Chief among these, because of their numbers, is the werewolf. Many werewolves seek to limit the amount of damage they do at the full moon by taking the wolfsbane potion to subdue themselves, but there are a great number who revel in their aggressive natures at that time of the month, and actively seek out victims to bite. A werewolf bite cannot be healed magically - you must make your patient as comfortable as possible, and keep the wound clean while it heals. Since a werewolf bite has lasting effects more dangerous than a scar, werewolves are considered the greatest threat out of all dark-magic-associated creatures.

Trolls and giants are also malicious towards humans, and can obviously cause a great deal of physical harm. Luckily, wounds inflicted by these creatures are not resistant to magical healing, and can be dealt with in the usual way.
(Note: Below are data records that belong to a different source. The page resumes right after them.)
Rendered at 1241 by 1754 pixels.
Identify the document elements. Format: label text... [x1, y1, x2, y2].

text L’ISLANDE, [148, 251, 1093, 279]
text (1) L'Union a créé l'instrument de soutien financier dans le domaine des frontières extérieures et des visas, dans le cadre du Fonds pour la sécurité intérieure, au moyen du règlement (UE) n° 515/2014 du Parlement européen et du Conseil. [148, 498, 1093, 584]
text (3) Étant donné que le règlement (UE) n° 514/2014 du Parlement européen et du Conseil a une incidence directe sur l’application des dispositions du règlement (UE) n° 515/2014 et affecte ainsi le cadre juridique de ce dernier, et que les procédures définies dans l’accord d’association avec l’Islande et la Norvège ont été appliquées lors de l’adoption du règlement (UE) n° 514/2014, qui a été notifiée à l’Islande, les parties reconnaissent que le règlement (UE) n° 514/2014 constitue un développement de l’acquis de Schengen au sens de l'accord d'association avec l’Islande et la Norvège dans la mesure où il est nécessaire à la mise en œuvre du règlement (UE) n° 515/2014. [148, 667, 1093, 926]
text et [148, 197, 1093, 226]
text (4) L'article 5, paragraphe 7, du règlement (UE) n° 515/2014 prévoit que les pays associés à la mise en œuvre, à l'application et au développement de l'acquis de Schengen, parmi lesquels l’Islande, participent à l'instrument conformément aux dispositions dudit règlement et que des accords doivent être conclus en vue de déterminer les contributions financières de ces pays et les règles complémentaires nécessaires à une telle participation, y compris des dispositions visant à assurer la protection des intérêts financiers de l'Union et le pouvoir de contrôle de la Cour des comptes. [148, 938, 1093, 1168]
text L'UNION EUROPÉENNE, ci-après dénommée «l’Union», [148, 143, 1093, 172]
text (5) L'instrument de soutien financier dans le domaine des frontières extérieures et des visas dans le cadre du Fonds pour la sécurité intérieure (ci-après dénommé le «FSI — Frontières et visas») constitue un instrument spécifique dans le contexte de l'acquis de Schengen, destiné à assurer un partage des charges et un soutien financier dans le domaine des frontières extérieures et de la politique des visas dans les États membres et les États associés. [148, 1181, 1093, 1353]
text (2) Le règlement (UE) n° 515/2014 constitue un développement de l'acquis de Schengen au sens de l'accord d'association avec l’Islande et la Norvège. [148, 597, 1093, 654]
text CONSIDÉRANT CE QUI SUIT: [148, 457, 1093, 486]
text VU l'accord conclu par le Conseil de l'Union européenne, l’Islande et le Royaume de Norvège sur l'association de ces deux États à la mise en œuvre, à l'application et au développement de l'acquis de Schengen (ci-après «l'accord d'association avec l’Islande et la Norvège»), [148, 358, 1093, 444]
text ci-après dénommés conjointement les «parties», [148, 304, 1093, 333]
Basilisks, although not 'intelligent', as such (but then, can trolls and giants be said to be intelligent?), can also be considered in this category, since they are only ever associated with dark magic. While you will not be able to help anyone who's been eyeball to eyeball with a basilisk, you may rarely be required to attend to someone who's been bitten by one. The venom of a basilisk, if not neutralised in time, is invariably fatal. This is one of the rare cases in which phoenix tears are the standard treatment - application of tears to the wound will almost always inactivate the venom and repair all tissue damage sustained in the attack. A bezoar is also helpful, but to counteract the venom of an adult basilisk, it had better be a pretty big one. Depending on the basilisk, of course, not even phoenix tears may work, as we see in the case of Arthur Weasley, where nothing apart from blood-replenishing potions and time seem to have any effect on his condition. We can only assume that Nagini, the basilisk that bit him, was more powerful than the normal run-of the mill dirty great snake, since it belongs to Voldemort himself.